### Document:
I think this comes from equating metalwork with masculinity - a certain version of it, at least, where the blacksmith is a kind of 'Netflix Vikings’ character, tousled hair, stripped to the waist, greased-up muscles bulging.
If you’ve met me, you’ll probably already be laughing, but if you haven’t let’s just say this - Thor, I am not.
The second most common thing they say is: “It must be great for getting your anger out.”
Again, this implies that blacksmithing is about unbridled strength and force, magically transforming your pent up feelings into handcrafted objects.
Sure, if you’re trying to punch and drift the eye of an axe - which means trying to drive one smaller bit of metal through another, enormous lump of metal - you have to be putting some serious welly into your hammer blows.
I would know - I hand-forged a pretty hefty carving axe last November and I’m certain the work involved contributed to a back injury that had me wincing and groaning every time I tried to do up my shoelaces.
A hundred years or so back, most forges would have had a few ‘boys’ working alongside the smith, and one of their jobs would be sledging - taking it in turns to wield sledgehammers for the heavy work, while their boss held the piece and called the shots.
These days, that work tends to be done by a hydraulic press or powerhammer, not least because in a world of Amazon-everything, it’s just not feasible to be taking hours (or days) over a small number of objects that can be picked up for next-to-nothing online.
All of the above is just a very long way to say: working a piece of steel, skilfully, is not about using tension and excessive force.
It is how everyone starts out, of course. Through the way we’re taught to think about physical effort - through PE lessons at school, for example - most of us think that when we perform an action we do it in a very controlled manner, using only the limb closest to the object (more about that particular fallacy in a future post).

### Data section:

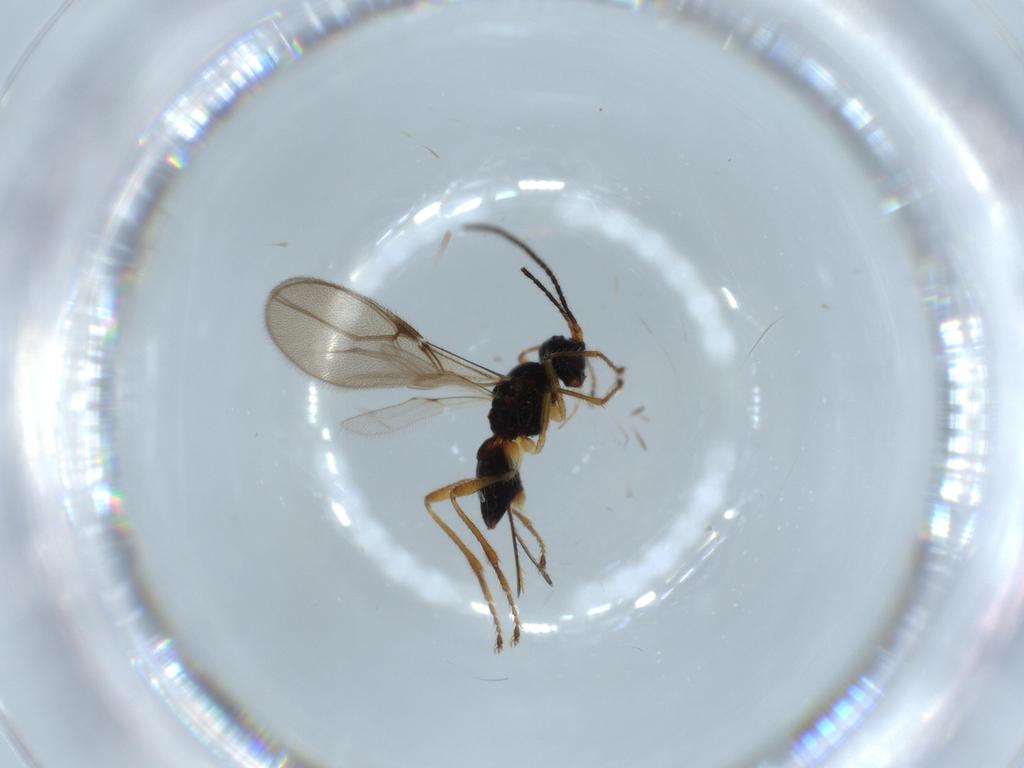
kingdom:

### Directions:
Using the blacksmithing text, answer each question:
1. What is the second most common thing people say to the writer?
2. About a hundred years ago, who did the sledging in most forges?
3. What tends to do that heavy work these days?

### Written response:
1. "It must be great for getting your anger out."
2. A few 'boys' working alongside the smith, taking turns with the sledgehammers while the smith held the piece.
3. A hydraulic press or powerhammer.